Iona set her lamp on the rock, changed the troughs, and carefully raised the net in the one through which the water had been passing, and with a little wire spade turned over the débris left there. Where a yellow glimmer showed, she picked it out and put it into the wallet hanging at her side.
The night was so still that the flame of the lamp scarcely wavered; but she swung her coil of lighted taper to and fro, and round in a circle, to catch any glimmer of the precious metal hidden there.
There was neither tree nor shrub in sight. Grotesque peaks and cliffs rose on every side, shutting her in. Scintillating overhead was the Milky Way, a white torrent of stars from the heights of heaven flowing between the black rock-rims that it seemed almost to touch.
The gold came in glimmer after glimmer, some almost too small to gather out of the slippery débris, others half as large as the flame of the lamp, and brightly glowing.
Iona’s spirit revived a little. The place, the time, and the occupation took her out of the track of her habitual life. She recollected her first visit to this place, when she and Dylar were children. They came with his father. The prince had brought her after her father’s death, hoping to distract her; and while she and the boy picked out the shining grains, he sat on a lichened rock beside them, and told how men had spent their lives in searching for and compounding the philosopher’s stone in order to make at will this bright king of metals which they were gathering from the sand.

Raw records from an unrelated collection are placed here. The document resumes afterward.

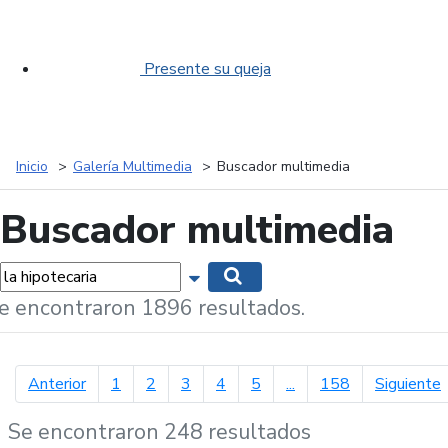
Presente su queja
Inicio
Galería Multimedia
Buscador multimedia
Buscador multimedia
labras...
Mostrar opciones de búsqueda
Buscar
e encontraron 1896 resultados.
página anterior
p
Anterior
1
2
3
4
5
...
158
Siguiente
Se encontraron 248 resultados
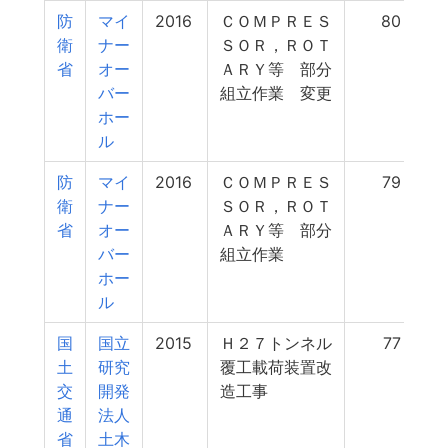
防
マイ
2016
ＣＯＭＰＲＥＳ
80
衛
ナー
ＳＯＲ，ＲＯＴ
省
オー
ＡＲＹ等 部分
バー
組立作業 変更
ホー
ル
防
マイ
2016
ＣＯＭＰＲＥＳ
79
衛
ナー
ＳＯＲ，ＲＯＴ
省
オー
ＡＲＹ等 部分
バー
組立作業
ホー
ル
国
国立
2015
Ｈ２７トンネル
77
土
研究
覆工載荷装置改
交
開発
造工事
通
法人
省
土木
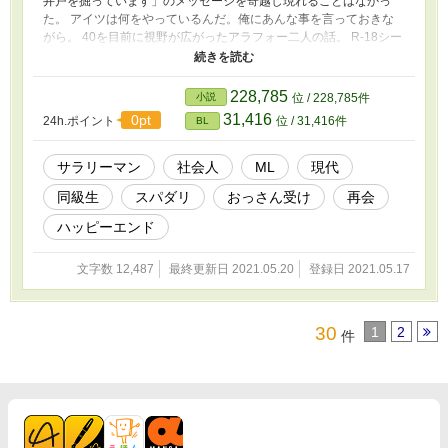
井戸を掘っています」のメッセージを寄越し現れることはなかっ
た。 アイツは何をやっているんだ。俺にあんな事を言っておきな
がら。 40を目前に視野が広がったアラフォー二人の話。 R-18シー
ンは終盤。いちゃこらおセッセしてたら同窓会に行けなかったっぽ
いタイトルですがそういう話ではありません。 掲載されている小
説はすべてフィクションであり実在の企業・団体等とは一切関係あ
228,785
小説
位 / 228,785件
りません。あのCMを見て思い付いたものの書きかけで放置してい
31,416
0pt
24h.ポイント
位 / 31,416件
BL
たら完全に時代に乗り遅れました。
サラリーマン
社会人
ML
現代
同級生
スパダリ
おっさん受け
再会
ハッピーエンド
文字数 12,487
最終更新日 2021.05.20
登録日 2021.05.17
30
1
2
件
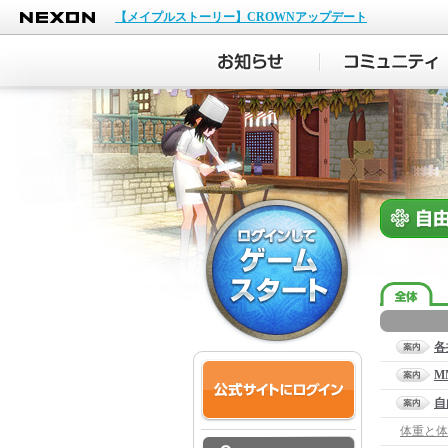
NEXON
【メイプルストーリー】CROWNアップデート
各
M
自
体重と体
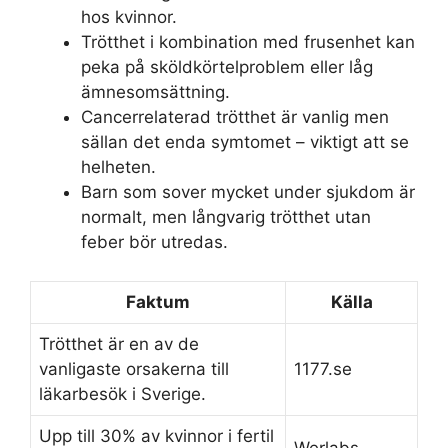
hos kvinnor.
Trötthet i kombination med frusenhet kan
peka på sköldkörtelproblem eller låg
ämnesomsättning.
Cancerrelaterad trötthet är vanlig men
sällan det enda symtomet – viktigt att se
helheten.
Barn som sover mycket under sjukdom är
normalt, men långvarig trötthet utan
feber bör utredas.
Faktum
Källa
Trötthet är en av de
vanligaste orsakerna till
1177.se
läkarbesök i Sverige.
Upp till 30% av kvinnor i fertil
Werlabs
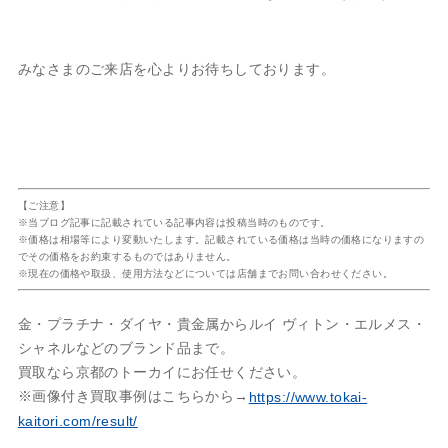
みなさまのご来店を心よりお待ちしております。
【ご注意】
※当ブログ記事に記載されている記事内容は投稿当時のものです。
※価格は相場等により変動いたします。記載されている価格は当時の価格になりますの
でその価格をお約束するものではありません。
※現在の価格や取扱、使用方法などについては店舗までお問い合わせください。
金・プラチナ・ダイヤ・貴金属からルイ ヴィトン・エルメス・
シャネルなどのブランド品まで。
買取なら京都のトーカイにお任せください。
※画像付き買取事例はこちらから→
https://www.tokai-
kaitori.com/result/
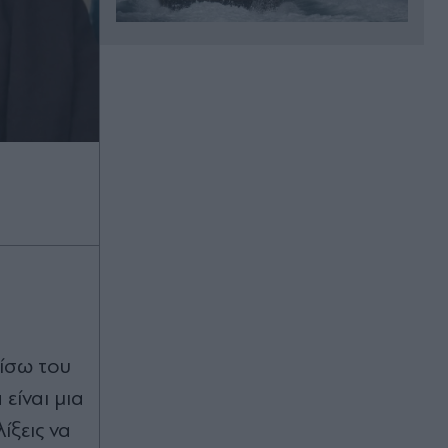
Πριν 29 λεπτά
Πέθανε το λευκό κουτάβι που
"υιοθετήθηκε" από αγέλη λύκων για
περίπου 40 ημέρες στην Κεντρική
Μακεδονία
Πριν 31 λεπτά
ΣΚΑΪ: Διοικητικές ανατροπές
κορυφής με Δημητριάδη και Ζούλα
στην έξοδο - Το σενάριο για την
επόμενη ημέρα
Πριν 31 λεπτά
"Στρατηγείο" στην Αθήνα για τους
πίσω του
δυσαρεστημένους της Καρυστιανού
- Στο επίκεντρο Αυγερινός και
είναι μια
Κοκοτσάκης
ίξεις να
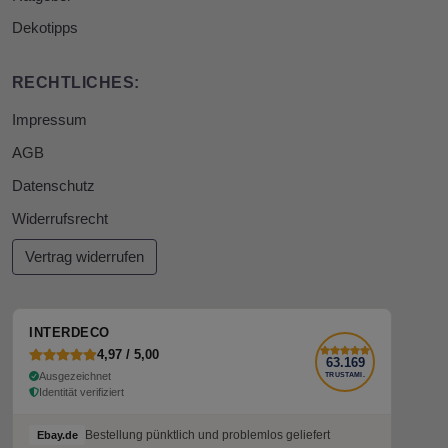
Dekotipps
RECHTLICHES:
Impressum
AGB
Datenschutz
Widerrufsrecht
Vertrag widerrufen
INTERDECO
4,97 / 5,00
63.169
Ausgezeichnet
TRUSTAMI.
Identität verifiziert
Bestellung pünktlich und problemlos geliefert
Bestellung pünktlich und problemlos geliefert
Ebay.de
Ebay.de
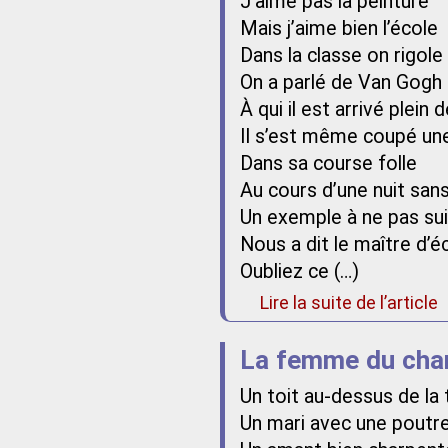
J’aime pas la peinture
Mais j’aime bien l’école
Dans la classe on rigole
On a parlé de Van Gogh
À qui il est arrivé plein 
Il s’est même coupé une
Dans sa course folle
Au cours d’une nuit sans
Un exemple à ne pas su
Nous a dit le maître d’é
Oubliez ce (…)
Lire la suite de l’article
La femme du char
Un toit au-dessus de la 
Un mari avec une poutre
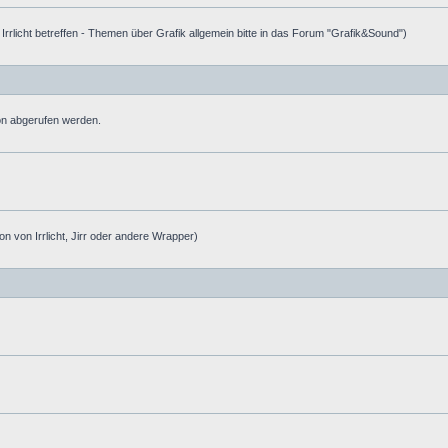
e Irrlicht betreffen - Themen über Grafik allgemein bitte in das Forum "Grafik&Sound")
ion abgerufen werden.
on von Irrlicht, Jirr oder andere Wrapper)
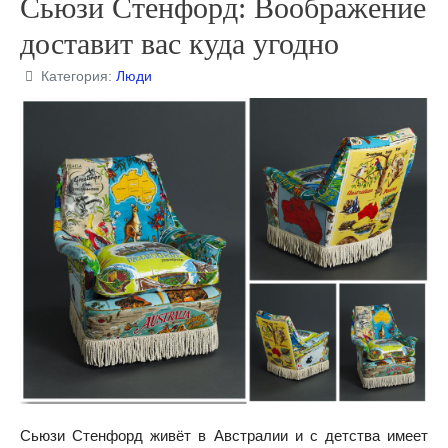
Сьюзи Стенфорд: Воображение
доставит вас куда угодно
Категория:
Люди
Сьюзи Стенфорд живёт в Австралии и с детства имеет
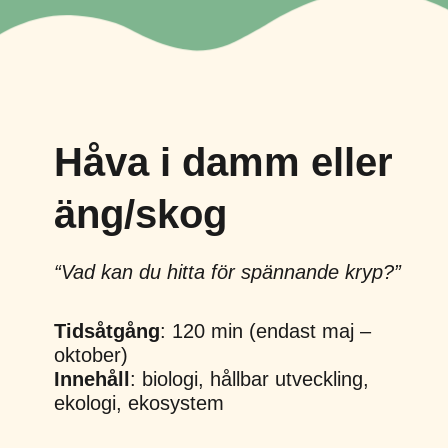
Håva i damm eller
äng/skog
“Vad kan du hitta för spännande kryp?”
Tidsåtgång
: 120 min (endast maj –
oktober)
Innehåll
: biologi, hållbar utveckling,
ekologi, ekosystem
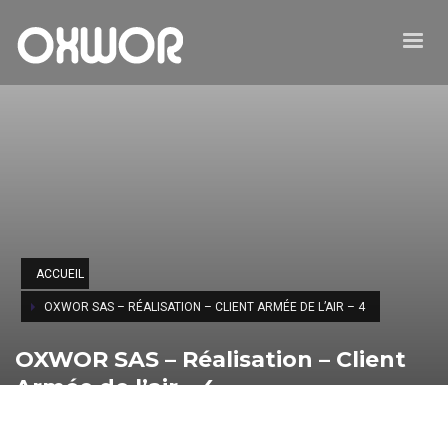
ACCUEIL
OXWOR SAS – RÉALISATION – CLIENT ARMÉE DE L’AIR – 4
OXWOR SAS – Réalisation – Client
Armée de l’air – 4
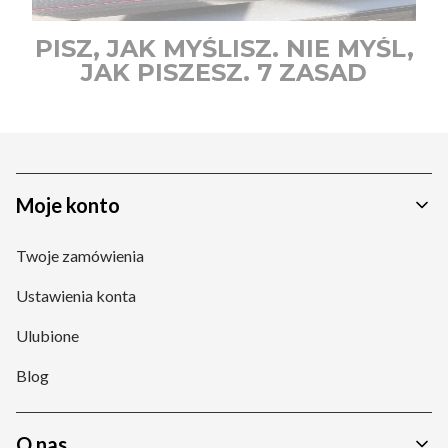
PISZ, JAK MYŚLISZ. NIE MYŚL,
JAK PISZESZ. 7 ZASAD
PROMPTOWANIA AI W 2026.
Linki w stopce
Moje konto
Twoje zamówienia
Ustawienia konta
Ulubione
Blog
O nas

He told how kings and queens had lavished patronage and treasure on such seekers after hidden knowledge, and the names by which the magic stone was called: The daughter of the great secret; The sun and his father; The moon and her mother. He told them the legend that St. John, the Evangelist, could make gold; and young Dylar paused in his search to learn the verses of an old hymn to the saint that the alchemists applied to themselves:—
“Inexhaustum fert thesaurum
Qui de virgis faeit aurum,
Gemmas de lapidibus.”
He described to them the dry way and the humid way, the white powder, that changed metals to fine silver, the red elixir, which made gold and healed all sorts of wounds, the white elixir, white daughter of the philosophers, which made silver and prolonged life indefinitely. He told them the prediction of a German philosopher that in the nineteenth century gold would be produced by galvanism, and become so common that kitchen utensils would be made of it. “But that,” the prince added, “will surely be a gift of wrath, and will come like a thunderbolt. Men will play with fire, and it will turn upon them. They will laugh in the face of God when they snatch his lightnings out of his hand, and he will reduce them to ashes. But to him who kneels and waits, into his hand will God put the lightning, and it shall be as dew to his palm when he smites with it.”